- [Passage provided]

From 1884 to 1885, he took night classes at the local drawing school. Then, from 1887 to 1894, he was a full-time student at the Royal Academy of Fine Arts, Brussels. His primary instructor there was Joseph Stallaert. During the academic year of 1892–1893, he studied sculpture with Jean-Baptiste De Keyser (1857–1927). After graduating, he was employed in the studios of Jef Lambeaux, an early member of Les XX, a progressive artists' co-operative. He set up his own studio in 1896.

In 1898, he became one of the first members of Labeur, an art association created by the painters Auguste Oleffe and Louis Thevenet. For a time, he was the only sculptor in the group. His contribution to their first exhibition was a bust of the Theosophist, Helena Blavatsky. At the exhibition of 1902, he presented an experimental children's bust inspired by Pointillism. The critical response was so harshly negative that he went into a depression and destroyed most of his works in 1903. The following year, he and his wife Maria settled in the small town of Linkebeek. At the suggestion of his family doctor, he concentrated on drawing and painting, but continued to create the occasional sculpture.

- [Tasks]
(A) According to the sculptor's biography, why did he destroy most of his works in 1903? Answer in one to three sentences.
(B) In the sculptor's biography, who created the art association Labeur?
(C) Resume the sculptor's biography where it stops.
The rows that follow come from a separate source.

- [Extracted information]
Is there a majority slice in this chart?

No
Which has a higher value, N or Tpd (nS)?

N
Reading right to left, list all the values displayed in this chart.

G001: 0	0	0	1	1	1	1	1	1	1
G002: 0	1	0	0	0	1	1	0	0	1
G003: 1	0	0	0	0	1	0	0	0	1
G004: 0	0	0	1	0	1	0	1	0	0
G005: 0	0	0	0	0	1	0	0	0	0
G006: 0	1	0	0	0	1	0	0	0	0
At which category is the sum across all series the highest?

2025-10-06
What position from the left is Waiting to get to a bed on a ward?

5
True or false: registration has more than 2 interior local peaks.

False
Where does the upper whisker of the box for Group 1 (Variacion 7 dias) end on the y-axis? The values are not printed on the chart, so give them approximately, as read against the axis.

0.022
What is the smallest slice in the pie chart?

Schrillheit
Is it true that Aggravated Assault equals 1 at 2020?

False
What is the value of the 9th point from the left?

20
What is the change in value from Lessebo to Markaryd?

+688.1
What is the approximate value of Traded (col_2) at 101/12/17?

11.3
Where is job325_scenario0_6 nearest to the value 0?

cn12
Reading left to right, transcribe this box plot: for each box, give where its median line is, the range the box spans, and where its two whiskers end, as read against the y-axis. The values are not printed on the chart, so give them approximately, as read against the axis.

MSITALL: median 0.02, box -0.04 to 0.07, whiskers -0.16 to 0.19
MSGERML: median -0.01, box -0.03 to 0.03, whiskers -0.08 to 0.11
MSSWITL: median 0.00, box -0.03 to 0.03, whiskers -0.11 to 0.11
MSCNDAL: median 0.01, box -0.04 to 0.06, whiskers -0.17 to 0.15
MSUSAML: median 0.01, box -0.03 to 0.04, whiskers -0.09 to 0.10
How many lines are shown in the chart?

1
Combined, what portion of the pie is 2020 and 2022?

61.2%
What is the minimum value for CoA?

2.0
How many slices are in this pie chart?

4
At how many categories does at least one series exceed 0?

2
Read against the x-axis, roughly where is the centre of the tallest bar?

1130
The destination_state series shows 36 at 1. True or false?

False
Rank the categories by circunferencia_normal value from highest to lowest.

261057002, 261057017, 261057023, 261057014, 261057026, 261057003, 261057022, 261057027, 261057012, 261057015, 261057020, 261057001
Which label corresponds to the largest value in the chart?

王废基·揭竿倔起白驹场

- [Results by task]
(A) At the 1902 exhibition he showed an experimental children's bust inspired by Pointillism. Critics reacted so harshly that he fell into a depression, and in 1903 he destroyed most of his works.

(B) The painters Auguste Oleffe and Louis Thevenet.

(C)
There, he became associated with a group that would later be known as the Brabant Fauvists. After 1906, he focused on watercolors. By 1912, he had returned to Brussels and was holding his own individual exhibitions. His largest exhibition came in 1917 at the Galerie Georges Giroux and was very successful. Giroux offered him an exclusive contract but, despite having financial problems, he declined as he felt it would limit his artistic freedom.

In 1919, he left his wife for his favorite model, Yvonne Esser (1900–1973). Eventually, they married and had two children. Their son Fernand became a composer and musician. From 1920 to 1922, they lived in France, near Nogent-sur-Marne, then returned to Brussels. From this point on, almost all of his works were watercolors, with family themes. In the 1930s, he began using india ink to define his painting's contours.

During World War II, with the help of friends, he and his family lived hidden away in a villa in Berchem-Sainte-Agathe. They were able to avoid detection and he died of natural causes (a heart attack) in 1944, at the age of seventy-one.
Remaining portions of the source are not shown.